Here is an explanation of my derivation:
[Show Solution]
Let’s call $t_k$ the time at which Alice and Bob have their $k^\text{th}$ child. The first child is born at time zero, so $t_1 = 0$. Since the work due to a child is one divided by their age, the work due to child $k$ at time $t$ is given by:
\[
\text{work at time }t = \begin{cases}
\frac{1}{t-t_k} & \text{if }t > t_k \\
0 & \text{otherwise}
\end{cases}
\]We also know that each new child is born once the total work due to all previous children equals $1$. Therefore, we have the following equations:
\begin{align}
t_2\text{ satsifies:} && \frac{1}{t_2-t_1} &= 1 \\
t_3\text{ satisfies:} && \frac{1}{t_3-t_2} + \frac{1}{t_3-t_1} &= 1 \\
t_4\text{ satisfies:} && \frac{1}{t_4-t_3} + \frac{1}{t_4-t_2} + \frac{1}{t_4-t_1} &= 1 \\
\cdots\qquad \\
t_k\text{ satisfies:} && \sum_{i=1}^{k-1} \frac{1}{t_k-t_i} &= 1
\end{align}and so on. We also know that $t_1 \lt t_2 \lt t_3 \lt \ldots$ since the children are born sequentially. The nice thing about these equation is that they can be solved sequentially. We know that $t_1=0$. Substituting this into the first equation yields $t_2=1$. Substituting these values into the second equation yields:
\[
\frac{1}{t_3-1}+\frac{1}{t_3} = 1
\]Rearranging yields $t_3^2-3t_3+1=0$. This equation has two solutions, but we take the one that satisfies $t_3 \gt t_2$, and we obtain $t_3=\tfrac{3+\sqrt{5}}{2} \approx 2.618$. We can continue in this fashion, solving each subsequent equation by substituting the previous values… but things get complicated in a hurry.
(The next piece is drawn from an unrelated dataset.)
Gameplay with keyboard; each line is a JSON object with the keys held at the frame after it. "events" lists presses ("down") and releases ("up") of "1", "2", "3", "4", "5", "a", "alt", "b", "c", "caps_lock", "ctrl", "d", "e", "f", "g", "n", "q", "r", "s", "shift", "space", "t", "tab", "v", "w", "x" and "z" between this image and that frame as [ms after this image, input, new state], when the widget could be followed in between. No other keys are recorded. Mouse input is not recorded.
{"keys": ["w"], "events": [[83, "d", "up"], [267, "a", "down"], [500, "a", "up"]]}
The next equation becomes:
\[
t_4^3-\left(\tfrac{11+\sqrt{5}}{2}\right)t_4^2+\left(\tfrac{13+3\sqrt{5}}{2}\right)t_4-\left(\tfrac{3+\sqrt{5}}{2}\right)=0
\]Once again, we find that there is a unique solution that satisfies $t_4 \gt t_3$. This solution is approximately $t_4\approx 4.5993$. There doesn’t appear to be any automatic way to continue this process. Every time we try to compute the next $t_k$, we have to find the root of an even more complicated polynomial!
We’ll take a numerical approach, but let me first address one issue: how can we be sure that these ever-more-complicated polynomials always have a root that satisfies our constraints? For example, what if the polynomial for $t_4$ had no roots larger than $t_3$? What if it had many such roots? Thankfully, there is a simple way we can guarantee that there is always exactly one admissible root to each polynomial by leveraging the intermediate value theorem. Specifically, the function
\[
f_k(t) = \frac{1}{t-t_1} + \frac{1}{t-t_2} + \cdots + \frac{1}{t-t_{k-1}}
\]with $t \gt t_{k-1} \gt \ldots \gt t_1$ is a continuous and strictly decreasing function. Moreover, $\lim_{t\to {t_{k-1}}^+}f_k(t) = +\infty$ and $\lim_{t\to\infty} f_k(t) = 0$. Therefore, by the intermediate value theorem, there must be some point $t_k \in (t_{k-1},\infty)$ such that $f_k(t_k)=1$. The strict monoticity of $f_k$ ($f_k$ is strictly decreasing) implies that this $t_k$ must be unique.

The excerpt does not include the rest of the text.